Usage steps for eu_rules_metadata_extractor.py

  1. Get a copy of the code:

     git clone [email protected]:nature-of-eu-rules/data-extraction.git
    
  2. Change into the data-extraction/ directory:

     cd data-extraction/
    
  3. Create new virtual environment e.g:

     python -m venv path/to/virtual/environment/folder/
    
  4. Activate new virtual environment e.g. for MacOSX users type:

     source path/to/virtual/environment/folder/bin/activate
    
  5. Install required libraries for the script in this virtual environment:

     pip install -r requirements.txt
    
  6. Check the command line arguments required to run the script by typing:

     python eu_rules_metadata_extractor.py -h
     
     OUTPUT >
     
     usage: eu_rules_metadata_extractor.py [-h] -in INPUT -out OUTPUT
    
     EURLEX PDF and HTML legislative documents metadata downloader
    
     optional arguments:
     -h, --help            show this help message and exit
    
     required arguments:
     -in INPUT, --input INPUT
                             Path to input CSV file (single column, no header, list of celex identifiers).
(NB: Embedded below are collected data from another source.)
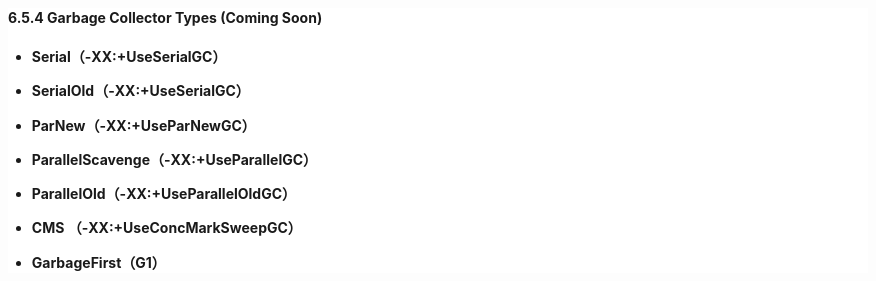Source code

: 

#### 6.5.4 Garbage Collector Types  (Coming Soon)

* **Serial（-XX:+UseSerialGC）**

* **SerialOld（-XX:+UseSerialGC）**

* **ParNew（-XX:+UseParNewGC）**

* **ParallelScavenge（-XX:+UseParallelGC）**

* **ParallelOld（-XX:+UseParallelOldGC）**

* **CMS （-XX:+UseConcMarkSweepGC）**

* **GarbageFirst（G1）**

  

   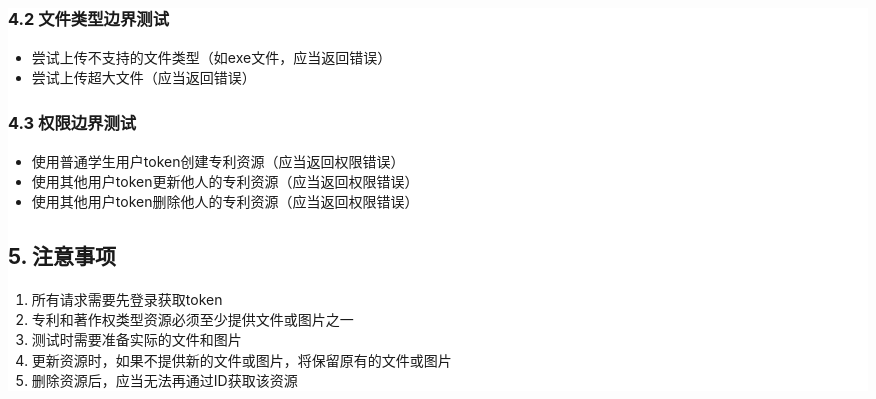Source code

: ### 4.2 文件类型边界测试

- 尝试上传不支持的文件类型（如exe文件，应当返回错误）
- 尝试上传超大文件（应当返回错误）

### 4.3 权限边界测试

- 使用普通学生用户token创建专利资源（应当返回权限错误）
- 使用其他用户token更新他人的专利资源（应当返回权限错误）
- 使用其他用户token删除他人的专利资源（应当返回权限错误）

## 5. 注意事项

1. 所有请求需要先登录获取token
2. 专利和著作权类型资源必须至少提供文件或图片之一
3. 测试时需要准备实际的文件和图片
4. 更新资源时，如果不提供新的文件或图片，将保留原有的文件或图片
5. 删除资源后，应当无法再通过ID获取该资源 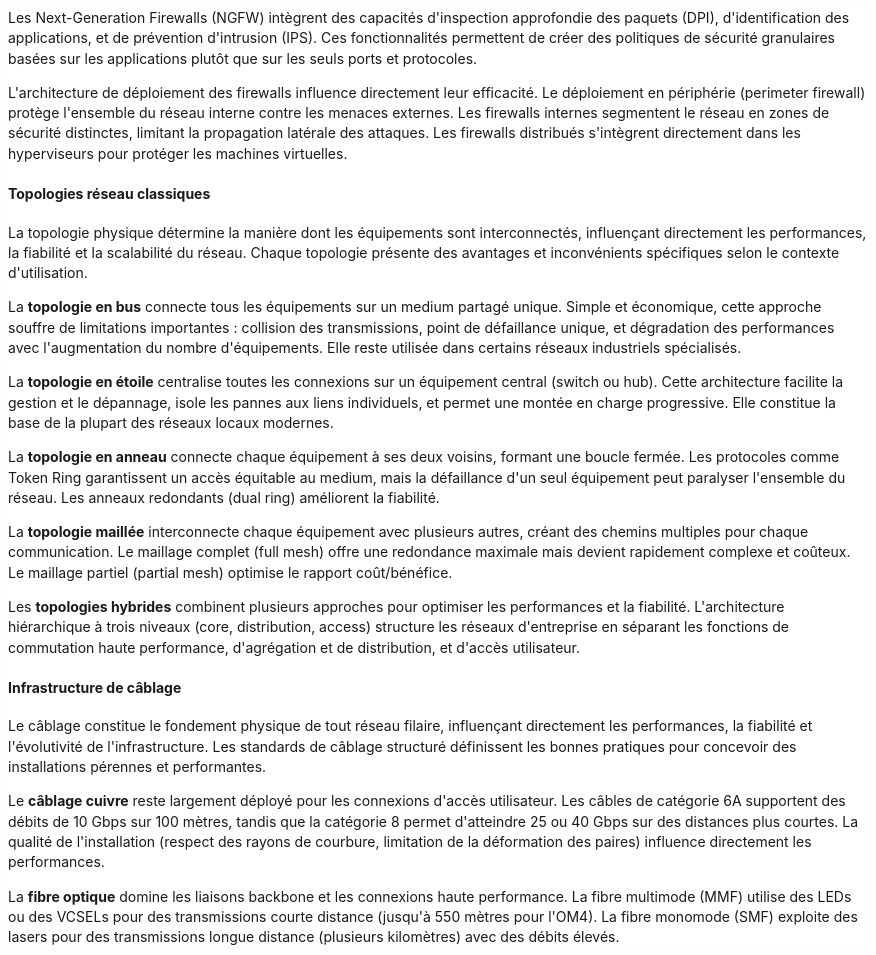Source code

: Les Next-Generation Firewalls (NGFW) intègrent des capacités d'inspection approfondie des paquets (DPI), d'identification des applications, et de prévention d'intrusion (IPS). Ces fonctionnalités permettent de créer des politiques de sécurité granulaires basées sur les applications plutôt que sur les seuls ports et protocoles.

L'architecture de déploiement des firewalls influence directement leur efficacité. Le déploiement en périphérie (perimeter firewall) protège l'ensemble du réseau interne contre les menaces externes. Les firewalls internes segmentent le réseau en zones de sécurité distinctes, limitant la propagation latérale des attaques. Les firewalls distribués s'intègrent directement dans les hyperviseurs pour protéger les machines virtuelles.

#### Topologies réseau classiques

La topologie physique détermine la manière dont les équipements sont interconnectés, influençant directement les performances, la fiabilité et la scalabilité du réseau. Chaque topologie présente des avantages et inconvénients spécifiques selon le contexte d'utilisation.

La **topologie en bus** connecte tous les équipements sur un medium partagé unique. Simple et économique, cette approche souffre de limitations importantes : collision des transmissions, point de défaillance unique, et dégradation des performances avec l'augmentation du nombre d'équipements. Elle reste utilisée dans certains réseaux industriels spécialisés.

La **topologie en étoile** centralise toutes les connexions sur un équipement central (switch ou hub). Cette architecture facilite la gestion et le dépannage, isole les pannes aux liens individuels, et permet une montée en charge progressive. Elle constitue la base de la plupart des réseaux locaux modernes.

La **topologie en anneau** connecte chaque équipement à ses deux voisins, formant une boucle fermée. Les protocoles comme Token Ring garantissent un accès équitable au medium, mais la défaillance d'un seul équipement peut paralyser l'ensemble du réseau. Les anneaux redondants (dual ring) améliorent la fiabilité.

La **topologie maillée** interconnecte chaque équipement avec plusieurs autres, créant des chemins multiples pour chaque communication. Le maillage complet (full mesh) offre une redondance maximale mais devient rapidement complexe et coûteux. Le maillage partiel (partial mesh) optimise le rapport coût/bénéfice.

Les **topologies hybrides** combinent plusieurs approches pour optimiser les performances et la fiabilité. L'architecture hiérarchique à trois niveaux (core, distribution, access) structure les réseaux d'entreprise en séparant les fonctions de commutation haute performance, d'agrégation et de distribution, et d'accès utilisateur.

#### Infrastructure de câblage

Le câblage constitue le fondement physique de tout réseau filaire, influençant directement les performances, la fiabilité et l'évolutivité de l'infrastructure. Les standards de câblage structuré définissent les bonnes pratiques pour concevoir des installations pérennes et performantes.

Le **câblage cuivre** reste largement déployé pour les connexions d'accès utilisateur. Les câbles de catégorie 6A supportent des débits de 10 Gbps sur 100 mètres, tandis que la catégorie 8 permet d'atteindre 25 ou 40 Gbps sur des distances plus courtes. La qualité de l'installation (respect des rayons de courbure, limitation de la déformation des paires) influence directement les performances.

La **fibre optique** domine les liaisons backbone et les connexions haute performance. La fibre multimode (MMF) utilise des LEDs ou des VCSELs pour des transmissions courte distance (jusqu'à 550 mètres pour l'OM4). La fibre monomode (SMF) exploite des lasers pour des transmissions longue distance (plusieurs kilomètres) avec des débits élevés.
Find more info about CELEX identifiers here: http://eur-lex.europa.eu/content/help/eurlex-content/celex-
                             number.html
     -out OUTPUT, --output OUTPUT
                             Path to a CSV file to store the metadata in e.g. 'path/to/metadata.csv'.
    
  7. Example usage:

     python eu_rules_metadata_extractor.py --input path/to/celex_nums.csv --output path/to/metadata.csv
    
License

Copyright (2023) Kody Moodley, The Netherlands eScience Center

Licensed under the Apache License, Version 2.0 (the "License"); you may not use this file except in compliance with the License. You may obtain a copy of the License at

http://www.apache.org/licenses/LICENSE-2.0

Unless required by applicable law or agreed to in writing, software distributed under the License is distributed on an "AS IS" BASIS, WITHOUT WARRANTIES OR CONDITIONS OF ANY KIND, either express or implied. See the License for the specific language governing permissions and limitations under the License.